▶ [Activity]: Using the data below, please return every line exactly as given.

[Saved data entries]

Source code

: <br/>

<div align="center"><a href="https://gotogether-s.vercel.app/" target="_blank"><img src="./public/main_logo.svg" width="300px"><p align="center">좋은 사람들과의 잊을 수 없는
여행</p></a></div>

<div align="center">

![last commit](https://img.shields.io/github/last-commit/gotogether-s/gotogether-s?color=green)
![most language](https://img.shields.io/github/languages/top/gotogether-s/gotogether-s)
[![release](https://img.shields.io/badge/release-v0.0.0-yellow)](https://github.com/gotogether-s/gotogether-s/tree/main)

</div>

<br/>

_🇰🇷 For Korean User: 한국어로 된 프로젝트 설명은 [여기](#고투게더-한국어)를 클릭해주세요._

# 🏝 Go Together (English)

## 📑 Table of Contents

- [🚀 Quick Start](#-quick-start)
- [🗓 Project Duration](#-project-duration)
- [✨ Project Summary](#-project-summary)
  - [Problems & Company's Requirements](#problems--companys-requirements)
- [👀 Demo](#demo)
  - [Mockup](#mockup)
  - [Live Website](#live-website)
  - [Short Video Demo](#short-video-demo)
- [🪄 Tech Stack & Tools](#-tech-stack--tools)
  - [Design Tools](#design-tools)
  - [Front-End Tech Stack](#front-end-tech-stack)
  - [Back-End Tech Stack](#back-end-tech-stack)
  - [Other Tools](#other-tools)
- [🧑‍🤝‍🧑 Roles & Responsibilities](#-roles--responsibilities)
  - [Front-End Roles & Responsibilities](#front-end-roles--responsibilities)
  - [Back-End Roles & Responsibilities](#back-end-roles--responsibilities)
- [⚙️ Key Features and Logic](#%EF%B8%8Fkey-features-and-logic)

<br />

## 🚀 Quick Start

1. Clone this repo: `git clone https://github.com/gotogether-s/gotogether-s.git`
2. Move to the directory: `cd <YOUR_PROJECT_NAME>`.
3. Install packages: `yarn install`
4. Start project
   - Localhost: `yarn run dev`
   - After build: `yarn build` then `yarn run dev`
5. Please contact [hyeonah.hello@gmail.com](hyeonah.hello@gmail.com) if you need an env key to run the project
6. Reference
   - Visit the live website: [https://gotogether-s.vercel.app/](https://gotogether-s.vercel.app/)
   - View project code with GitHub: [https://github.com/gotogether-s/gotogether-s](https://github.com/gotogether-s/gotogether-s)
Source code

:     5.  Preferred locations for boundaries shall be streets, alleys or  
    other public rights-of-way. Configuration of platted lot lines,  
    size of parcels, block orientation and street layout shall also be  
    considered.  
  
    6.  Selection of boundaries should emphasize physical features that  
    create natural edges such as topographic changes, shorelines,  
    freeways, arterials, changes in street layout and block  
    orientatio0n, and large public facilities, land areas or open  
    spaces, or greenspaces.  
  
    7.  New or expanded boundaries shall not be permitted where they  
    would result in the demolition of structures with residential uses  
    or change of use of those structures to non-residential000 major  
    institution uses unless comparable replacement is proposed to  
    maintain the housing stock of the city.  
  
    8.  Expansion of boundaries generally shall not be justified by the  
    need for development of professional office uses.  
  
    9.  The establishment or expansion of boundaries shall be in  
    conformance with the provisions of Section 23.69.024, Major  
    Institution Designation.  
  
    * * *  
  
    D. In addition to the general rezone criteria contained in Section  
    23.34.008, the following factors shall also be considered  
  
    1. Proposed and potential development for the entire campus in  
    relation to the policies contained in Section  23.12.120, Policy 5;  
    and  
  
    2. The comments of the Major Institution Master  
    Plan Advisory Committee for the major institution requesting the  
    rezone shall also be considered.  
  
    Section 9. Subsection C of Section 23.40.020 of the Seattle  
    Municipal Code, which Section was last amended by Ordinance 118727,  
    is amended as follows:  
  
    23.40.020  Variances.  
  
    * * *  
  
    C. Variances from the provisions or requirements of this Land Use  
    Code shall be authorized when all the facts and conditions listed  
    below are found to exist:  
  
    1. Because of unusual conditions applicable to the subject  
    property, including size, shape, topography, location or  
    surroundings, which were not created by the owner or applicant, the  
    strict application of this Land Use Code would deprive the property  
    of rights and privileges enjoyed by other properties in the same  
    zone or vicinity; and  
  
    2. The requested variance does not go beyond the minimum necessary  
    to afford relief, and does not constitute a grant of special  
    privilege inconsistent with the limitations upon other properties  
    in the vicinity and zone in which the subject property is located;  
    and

▶ [Solved problem]:
Source code

: <br/>

<div align="center"><a href="https://gotogether-s.vercel.app/" target="_blank"><img src="./public/main_logo.svg" width="300px"><p align="center">좋은 사람들과의 잊을 수 없는
여행</p></a></div>

<div align="center">

![last commit](https://img.shields.io/github/last-commit/gotogether-s/gotogether-s?color=green)
![most language](https://img.shields.io/github/languages/top/gotogether-s/gotogether-s)
[![release](https://img.shields.io/badge/release-v0.0.0-yellow)](https://github.com/gotogether-s/gotogether-s/tree/main)

</div>

<br/>

_🇰🇷 For Korean User: 한국어로 된 프로젝트 설명은 [여기](#고투게더-한국어)를 클릭해주세요._

# 🏝 Go Together (English)

## 📑 Table of Contents

- [🚀 Quick Start](#-quick-start)
- [🗓 Project Duration](#-project-duration)
- [✨ Project Summary](#-project-summary)
  - [Problems & Company's Requirements](#problems--companys-requirements)
- [👀 Demo](#demo)
  - [Mockup](#mockup)
  - [Live Website](#live-website)
  - [Short Video Demo](#short-video-demo)
- [🪄 Tech Stack & Tools](#-tech-stack--tools)
  - [Design Tools](#design-tools)
  - [Front-End Tech Stack](#front-end-tech-stack)
  - [Back-End Tech Stack](#back-end-tech-stack)
  - [Other Tools](#other-tools)
- [🧑‍🤝‍🧑 Roles & Responsibilities](#-roles--responsibilities)
  - [Front-End Roles & Responsibilities](#front-end-roles--responsibilities)
  - [Back-End Roles & Responsibilities](#back-end-roles--responsibilities)
- [⚙️ Key Features and Logic](#%EF%B8%8Fkey-features-and-logic)

<br />

## 🚀 Quick Start

1. Clone this repo: `git clone https://github.com/gotogether-s/gotogether-s.git`
2. Move to the directory: `cd <YOUR_PROJECT_NAME>`.
3. Install packages: `yarn install`
4. Start project
   - Localhost: `yarn run dev`
   - After build: `yarn build` then `yarn run dev`
5. Please contact [hyeonah.hello@gmail.com](hyeonah.hello@gmail.com) if you need an env key to run the project
6. Reference
   - Visit the live website: [https://gotogether-s.vercel.app/](https://gotogether-s.vercel.app/)
   - View project code with GitHub: [https://github.com/gotogether-s/gotogether-s](https://github.com/gotogether-s/gotogether-s)
Source code

:     5.  Preferred locations for boundaries shall be streets, alleys or  
    other public rights-of-way. Configuration of platted lot lines,  
    size of parcels, block orientation and street layout shall also be  
    considered.  
  
    6.  Selection of boundaries should emphasize physical features that  
    create natural edges such as topographic changes, shorelines,  
    freeways, arterials, changes in street layout and block  
    orientatio0n, and large public facilities, land areas or open  
    spaces, or greenspaces.  
  
    7.  New or expanded boundaries shall not be permitted where they  
    would result in the demolition of structures with residential uses  
    or change of use of those structures to non-residential000 major  
    institution uses unless comparable replacement is proposed to  
    maintain the housing stock of the city.  
  
    8.  Expansion of boundaries generally shall not be justified by the  
    need for development of professional office uses.  
  
    9.  The establishment or expansion of boundaries shall be in  
    conformance with the provisions of Section 23.69.024, Major  
    Institution Designation.  
  
    * * *  
  
    D. In addition to the general rezone criteria contained in Section  
    23.34.008, the following factors shall also be considered  
  
    1. Proposed and potential development for the entire campus in  
    relation to the policies contained in Section  23.12.120, Policy 5;  
    and  
  
    2. The comments of the Major Institution Master  
    Plan Advisory Committee for the major institution requesting the  
    rezone shall also be considered.  
  
    Section 9. Subsection C of Section 23.40.020 of the Seattle  
    Municipal Code, which Section was last amended by Ordinance 118727,  
    is amended as follows:  
  
    23.40.020  Variances.  
  
    * * *  
  
    C. Variances from the provisions or requirements of this Land Use  
    Code shall be authorized when all the facts and conditions listed  
    below are found to exist:  
  
    1. Because of unusual conditions applicable to the subject  
    property, including size, shape, topography, location or  
    surroundings, which were not created by the owner or applicant, the  
    strict application of this Land Use Code would deprive the property  
    of rights and privileges enjoyed by other properties in the same  
    zone or vicinity; and  
  
    2. The requested variance does not go beyond the minimum necessary  
    to afford relief, and does not constitute a grant of special  
    privilege inconsistent with the limitations upon other properties  
    in the vicinity and zone in which the subject property is located;  
    and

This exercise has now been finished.